Other contributing factors may exist, but the exact pathophysiology is currently elusive. IPE is also underdiagnosed due to shared postmortem findings with drowning and prolonged resuscitation efforts. Due to a lack of data and a poor understanding of pathophysiology, there are currently no ways to portend susceptibility.

Another critical factor to note is that of recurrence; Researchers have reported an 18-33 percent recurrence rate, meaning that IPE patients should be presumed to have a predisposition, and patient counseling is imperative.

Prevention and Treatment

Researchers at Duke University have recently completed phase two of a clinical study, according to which administering a generic form of Viagra, Sildenafil, to IPE patients resulted in reduced pulmonary vascular pressures with no adverse effects on exercise hemodynamics.

According to Dr. James Oldman of the Royal United Hospitals Bath, no standard medical guidelines regarding the recognition and management of IPE currently exist.

While doctors advise slower-paced swimming, avoiding cold water, and tight-fitting wetsuits, substantial scientific evidence in favor of these guidelines is lacking in scientific literature.

In conclusion, while researchers navigate the elusive path of IPE diagnosis, treatment, and prevention, remaining abreast of developments can prove lifesaving.

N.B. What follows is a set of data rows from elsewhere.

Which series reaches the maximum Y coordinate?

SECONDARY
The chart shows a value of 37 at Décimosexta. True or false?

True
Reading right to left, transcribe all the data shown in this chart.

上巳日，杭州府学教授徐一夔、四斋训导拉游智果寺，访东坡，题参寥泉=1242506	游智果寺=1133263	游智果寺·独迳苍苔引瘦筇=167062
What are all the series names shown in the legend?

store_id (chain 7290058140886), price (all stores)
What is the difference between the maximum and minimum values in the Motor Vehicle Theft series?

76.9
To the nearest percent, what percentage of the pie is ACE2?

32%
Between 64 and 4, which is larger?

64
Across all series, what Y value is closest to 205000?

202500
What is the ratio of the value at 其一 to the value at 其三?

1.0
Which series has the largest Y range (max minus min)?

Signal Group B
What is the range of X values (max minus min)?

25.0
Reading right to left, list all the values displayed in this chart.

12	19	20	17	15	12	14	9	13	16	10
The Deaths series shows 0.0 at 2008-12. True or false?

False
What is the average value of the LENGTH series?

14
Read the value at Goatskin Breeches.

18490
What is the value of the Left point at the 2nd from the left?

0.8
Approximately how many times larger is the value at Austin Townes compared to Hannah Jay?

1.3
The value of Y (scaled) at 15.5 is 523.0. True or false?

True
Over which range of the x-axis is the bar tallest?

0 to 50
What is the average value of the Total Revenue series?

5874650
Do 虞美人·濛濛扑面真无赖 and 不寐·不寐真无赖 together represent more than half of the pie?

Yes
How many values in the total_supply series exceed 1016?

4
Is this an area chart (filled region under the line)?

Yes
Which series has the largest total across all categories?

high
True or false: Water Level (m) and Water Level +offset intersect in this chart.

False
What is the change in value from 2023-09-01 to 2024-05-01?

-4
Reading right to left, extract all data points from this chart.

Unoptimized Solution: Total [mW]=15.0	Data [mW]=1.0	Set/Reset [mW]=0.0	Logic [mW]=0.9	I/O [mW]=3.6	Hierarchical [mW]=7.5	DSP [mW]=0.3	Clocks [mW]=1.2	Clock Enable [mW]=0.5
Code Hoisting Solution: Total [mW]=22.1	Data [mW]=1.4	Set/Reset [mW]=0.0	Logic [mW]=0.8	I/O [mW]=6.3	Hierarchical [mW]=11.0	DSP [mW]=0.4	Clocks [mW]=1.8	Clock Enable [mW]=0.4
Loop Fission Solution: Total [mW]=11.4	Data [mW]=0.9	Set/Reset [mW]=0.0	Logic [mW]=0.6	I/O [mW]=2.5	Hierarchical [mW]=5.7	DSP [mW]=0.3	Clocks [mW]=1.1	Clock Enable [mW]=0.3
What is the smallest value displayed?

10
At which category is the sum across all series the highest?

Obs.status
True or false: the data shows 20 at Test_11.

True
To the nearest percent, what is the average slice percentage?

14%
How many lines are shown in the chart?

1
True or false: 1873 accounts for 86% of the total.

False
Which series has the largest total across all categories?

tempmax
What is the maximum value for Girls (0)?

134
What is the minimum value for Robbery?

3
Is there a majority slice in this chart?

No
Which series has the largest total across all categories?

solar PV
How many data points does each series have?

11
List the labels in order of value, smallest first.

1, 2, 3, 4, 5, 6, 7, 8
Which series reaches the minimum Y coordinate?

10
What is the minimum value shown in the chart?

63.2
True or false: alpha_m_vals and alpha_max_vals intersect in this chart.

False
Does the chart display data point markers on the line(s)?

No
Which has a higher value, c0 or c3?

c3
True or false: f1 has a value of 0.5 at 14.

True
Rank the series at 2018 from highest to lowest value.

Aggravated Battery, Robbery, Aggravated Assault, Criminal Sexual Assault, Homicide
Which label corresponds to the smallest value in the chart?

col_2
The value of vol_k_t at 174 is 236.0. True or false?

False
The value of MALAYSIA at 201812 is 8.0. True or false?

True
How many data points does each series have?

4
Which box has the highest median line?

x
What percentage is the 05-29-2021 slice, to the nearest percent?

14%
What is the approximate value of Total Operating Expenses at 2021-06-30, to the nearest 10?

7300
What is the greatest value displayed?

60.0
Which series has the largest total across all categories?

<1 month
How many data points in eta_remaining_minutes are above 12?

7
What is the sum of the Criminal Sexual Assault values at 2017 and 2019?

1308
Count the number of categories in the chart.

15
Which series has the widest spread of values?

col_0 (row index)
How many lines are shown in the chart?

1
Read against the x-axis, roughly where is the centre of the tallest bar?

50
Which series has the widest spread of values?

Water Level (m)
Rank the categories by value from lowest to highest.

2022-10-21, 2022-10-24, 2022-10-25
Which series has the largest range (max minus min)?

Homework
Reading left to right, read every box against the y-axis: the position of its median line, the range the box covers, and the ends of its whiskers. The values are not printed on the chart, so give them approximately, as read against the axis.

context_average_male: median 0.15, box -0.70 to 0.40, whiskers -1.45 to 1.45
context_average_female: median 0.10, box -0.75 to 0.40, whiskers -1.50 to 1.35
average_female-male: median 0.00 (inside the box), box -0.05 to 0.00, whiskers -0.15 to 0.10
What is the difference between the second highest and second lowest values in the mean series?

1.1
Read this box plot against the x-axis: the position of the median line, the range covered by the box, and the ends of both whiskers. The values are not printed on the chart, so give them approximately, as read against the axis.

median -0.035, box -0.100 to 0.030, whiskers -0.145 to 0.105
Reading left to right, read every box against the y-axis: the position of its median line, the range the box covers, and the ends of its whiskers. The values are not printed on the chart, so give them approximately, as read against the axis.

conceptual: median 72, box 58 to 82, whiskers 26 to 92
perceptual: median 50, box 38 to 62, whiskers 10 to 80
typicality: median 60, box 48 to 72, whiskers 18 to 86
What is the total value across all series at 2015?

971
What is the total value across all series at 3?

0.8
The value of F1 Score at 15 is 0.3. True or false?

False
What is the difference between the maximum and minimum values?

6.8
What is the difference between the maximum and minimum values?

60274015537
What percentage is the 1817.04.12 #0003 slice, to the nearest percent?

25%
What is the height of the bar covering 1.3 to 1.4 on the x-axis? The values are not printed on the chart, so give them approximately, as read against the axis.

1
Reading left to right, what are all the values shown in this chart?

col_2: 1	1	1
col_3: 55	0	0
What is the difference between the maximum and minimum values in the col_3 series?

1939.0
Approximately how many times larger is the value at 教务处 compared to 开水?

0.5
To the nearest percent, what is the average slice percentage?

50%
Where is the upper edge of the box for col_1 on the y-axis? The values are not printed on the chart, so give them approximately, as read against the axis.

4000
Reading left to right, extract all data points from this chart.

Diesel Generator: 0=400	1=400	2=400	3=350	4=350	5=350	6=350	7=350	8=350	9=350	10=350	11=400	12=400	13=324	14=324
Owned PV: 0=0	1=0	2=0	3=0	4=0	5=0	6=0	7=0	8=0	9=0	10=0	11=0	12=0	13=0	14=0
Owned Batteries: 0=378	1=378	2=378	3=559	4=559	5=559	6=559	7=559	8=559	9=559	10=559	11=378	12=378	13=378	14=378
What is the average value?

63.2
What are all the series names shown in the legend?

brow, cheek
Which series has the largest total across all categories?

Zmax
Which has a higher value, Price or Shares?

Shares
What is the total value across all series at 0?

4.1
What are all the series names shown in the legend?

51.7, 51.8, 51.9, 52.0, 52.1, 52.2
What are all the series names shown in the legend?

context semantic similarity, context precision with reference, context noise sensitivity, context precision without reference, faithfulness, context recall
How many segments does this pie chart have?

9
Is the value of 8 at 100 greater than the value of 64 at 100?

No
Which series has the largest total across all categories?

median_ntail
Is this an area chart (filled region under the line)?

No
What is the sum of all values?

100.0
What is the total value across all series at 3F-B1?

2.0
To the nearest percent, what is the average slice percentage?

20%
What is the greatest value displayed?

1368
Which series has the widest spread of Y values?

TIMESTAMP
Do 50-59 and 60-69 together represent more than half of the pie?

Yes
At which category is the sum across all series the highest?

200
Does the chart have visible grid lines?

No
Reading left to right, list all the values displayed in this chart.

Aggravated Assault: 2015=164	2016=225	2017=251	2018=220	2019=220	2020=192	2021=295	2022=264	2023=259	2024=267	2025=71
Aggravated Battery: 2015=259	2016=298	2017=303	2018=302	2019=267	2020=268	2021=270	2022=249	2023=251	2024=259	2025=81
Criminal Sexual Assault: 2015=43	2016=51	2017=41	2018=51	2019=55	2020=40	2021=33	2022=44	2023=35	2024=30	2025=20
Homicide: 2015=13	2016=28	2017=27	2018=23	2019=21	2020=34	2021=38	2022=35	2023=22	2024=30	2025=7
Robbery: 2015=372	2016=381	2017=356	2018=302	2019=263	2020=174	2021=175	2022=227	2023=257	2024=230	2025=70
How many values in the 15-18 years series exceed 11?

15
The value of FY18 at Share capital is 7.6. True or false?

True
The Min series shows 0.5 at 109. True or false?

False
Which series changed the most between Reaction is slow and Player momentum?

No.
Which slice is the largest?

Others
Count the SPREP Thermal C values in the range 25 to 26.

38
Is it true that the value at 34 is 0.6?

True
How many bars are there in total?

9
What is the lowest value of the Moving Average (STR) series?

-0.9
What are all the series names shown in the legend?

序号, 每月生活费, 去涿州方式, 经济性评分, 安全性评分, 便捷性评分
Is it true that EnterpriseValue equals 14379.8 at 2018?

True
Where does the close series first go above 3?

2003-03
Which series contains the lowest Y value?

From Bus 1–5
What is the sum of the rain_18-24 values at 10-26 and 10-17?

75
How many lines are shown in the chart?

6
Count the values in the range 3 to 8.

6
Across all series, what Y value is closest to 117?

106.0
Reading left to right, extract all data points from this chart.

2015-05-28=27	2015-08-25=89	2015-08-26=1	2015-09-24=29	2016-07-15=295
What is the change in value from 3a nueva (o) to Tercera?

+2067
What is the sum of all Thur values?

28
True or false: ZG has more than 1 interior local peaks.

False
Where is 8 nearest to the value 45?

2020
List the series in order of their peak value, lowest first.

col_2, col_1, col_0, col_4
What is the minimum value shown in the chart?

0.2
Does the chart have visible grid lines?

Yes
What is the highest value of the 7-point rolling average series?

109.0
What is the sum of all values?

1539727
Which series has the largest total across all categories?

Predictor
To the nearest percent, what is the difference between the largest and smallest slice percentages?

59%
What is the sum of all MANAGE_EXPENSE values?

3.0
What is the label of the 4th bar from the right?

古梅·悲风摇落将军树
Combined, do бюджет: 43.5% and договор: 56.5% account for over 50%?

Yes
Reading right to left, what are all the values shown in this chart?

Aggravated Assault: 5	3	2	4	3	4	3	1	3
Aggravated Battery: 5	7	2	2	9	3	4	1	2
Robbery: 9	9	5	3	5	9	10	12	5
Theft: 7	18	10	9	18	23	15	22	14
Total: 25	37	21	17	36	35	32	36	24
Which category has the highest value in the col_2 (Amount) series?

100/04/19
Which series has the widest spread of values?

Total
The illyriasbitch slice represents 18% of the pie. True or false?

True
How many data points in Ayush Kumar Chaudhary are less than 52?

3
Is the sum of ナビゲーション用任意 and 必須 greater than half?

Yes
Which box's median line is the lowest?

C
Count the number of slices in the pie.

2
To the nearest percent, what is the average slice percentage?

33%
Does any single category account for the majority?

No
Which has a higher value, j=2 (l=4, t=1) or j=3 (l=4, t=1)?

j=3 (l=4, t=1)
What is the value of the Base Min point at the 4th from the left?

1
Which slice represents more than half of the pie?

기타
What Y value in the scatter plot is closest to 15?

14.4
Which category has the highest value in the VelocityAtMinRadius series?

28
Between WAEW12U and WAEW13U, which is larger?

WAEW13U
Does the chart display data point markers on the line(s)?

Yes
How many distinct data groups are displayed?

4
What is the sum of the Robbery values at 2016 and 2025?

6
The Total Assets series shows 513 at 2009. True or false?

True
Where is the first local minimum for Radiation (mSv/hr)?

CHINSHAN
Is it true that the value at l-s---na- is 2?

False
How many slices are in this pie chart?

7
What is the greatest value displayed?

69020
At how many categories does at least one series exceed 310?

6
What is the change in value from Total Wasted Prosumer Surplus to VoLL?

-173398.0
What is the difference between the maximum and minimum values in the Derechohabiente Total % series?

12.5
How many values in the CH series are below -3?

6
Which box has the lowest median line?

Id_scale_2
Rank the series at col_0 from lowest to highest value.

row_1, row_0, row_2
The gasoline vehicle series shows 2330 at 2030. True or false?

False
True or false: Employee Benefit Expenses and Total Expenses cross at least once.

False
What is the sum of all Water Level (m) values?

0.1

The case report has been published in the journal BMJ Case Reports.


Immersion pulmonary oedema (IPE) is an under-reported and poorly understood phenomenon thought to be related to exercise-induced haemodynamic changes while submersed in water. Previous work has demonstrated reversible myocardial dysfunction during acute episodes. We present a case of IPE with concomitant, transient, left ventricular myocardial oedema characterised via MRI. This is a novel finding and may be evidence of left ventricular strain due to pressure overload or secondary to a subclinical myocarditis.